Yes track records carry weight. Especially with no good reason for any reason for a break, while every tangible reason to believe nothing is slowing down, right up to today.
"Past is not a predictor of future behavior" is about asset gains relative to asset prices in markets where predictable gains have had their profitability removed by the predictive pricing of others. A highly specific feedback situation making predicting asset gains less predictable even when companies do maintain strong predictable trends in fundamentals.
It is a narrow specific second order effect.
It is the worst possible argument for anything outside of those special conditions.
Every single thing you have ever learned was predicated on the past having strong predictive qualities.
You should understand what an argument means, before throwing it into contexts where its preconditions don't exist.

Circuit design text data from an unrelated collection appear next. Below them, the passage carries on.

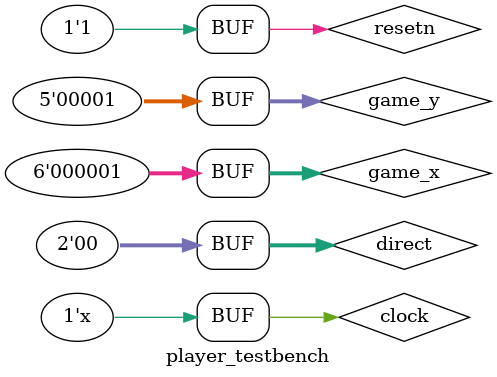
<source format=v>
`timescale 1ns / 1ps

module player_testbench ();

    parameter CLOCK_PERIOD = 20;

    reg clock;
    reg resetn;
    reg enable;
    wire wren;
    wire finished;
    wire [11:0] data;
    wire [14:0] addr;
    wire [7:0] VGA_X;
    wire [6:0] VGA_Y;
    wire [11:0] VGA_COLOR;
    reg [5:0] game_x;
    reg [4:0] game_y;
    reg [1:0] direct;

    // Clock generation
    initial begin
        clock <= 1'b0;
    end
    always @ (*) begin
        #((CLOCK_PERIOD) / 2) clock <= ~clock;
    end

    // module m_render_player(clock, resetn, enable, wren, finished, data, addr, VGA_X, VGA_Y, VGA_COLOR, game_x, game_y, direct);
    m_render_player UUT (
        .clock(clock),
        .resetn(resetn),
        .enable(enable),
        .wren(wren),
        .finished(finished),
        .data(data),
        .addr(addr),
        .VGA_X(VGA_X),
        .VGA_Y(VGA_Y),
        .VGA_COLOR(VGA_COLOR),
        .game_x(game_x),
        .game_y(game_y),
        .direct(direct)
    );

    // Test stimulus
    initial begin
        // Initialize signals
        resetn = 1'b0;
        enable = 1'b0;
        game_x = 8'h01;
        game_y = 7'h01;
        direct = 2'b00;
        
        // Release reset
        #20 resetn = 1'b1;
        
        // Enable module
        #20 enable = 1'b1;
        
    end

    always @(posedge clock) begin
        if (finished) begin
            enable = 1'b0;
        end
    end

endmodule

</source>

> Right now, if we are talking about AI, we're talking about specific technologies, which may just as well fail and remain inconsequential in the grand scheme of things, like most technologies, most things really, did in the past. Even more so since we don't understand much anything in either human or artificial cognition. Again and again, we've been wrong about predicting the limits and challenges in computation.
> Your argument [...] is indistinguishable from cynical AI opinions going back decades. It could be made any time. Zero new insight. Zero predictive capacity.
If I need to be clearer, nobody could know when you wrote that by reading it. It isn't an argument it's a free floating opinion. And you have not made it more relevant today, than it would have been all the decades up till now, through all the technological transitions up until now. Your opinion was equally "applicable", and no less wrong.
This is what "Zero new insight. Zero predictive capacity" refers to.
> Substantive negative arguments about AI progress have been made. See "Perceptrons" by Marvin Minksy and Seymour Papert, for an example of what a solid negative argument looks like. It delivered insights. It made some sense at the time.
For starters, physical systems compete for limited resources and labor.
For another, progress in software vastly reduces the cost of improved designs. Whereas progress in physical systems can enable but still increase the cost of improved designs.
Finally, the underlying substrate of software is digital hardware, which has been improving in both capabilities and economics exponentially for almost 100 years.
Looking at information systems as far back as the first coordination of differentiating cells to human civilization is one of exponential improvement. Very slow, slow, fast, very fast. (Can even take this further, to first metabolic cycles, cells, multi-purpose genes, modular development genes, etc. Life is the reproduction of physical systems via information systems.)
Same with human technological information systems, from cave painting, writing, printing, telegraph, phone, internet, etc.
It would be VERY surprising if AI somehow managed to fall off the exponential information system growth path. Not industry level surprising, but "everything we know about how useful information compounds" level surprising.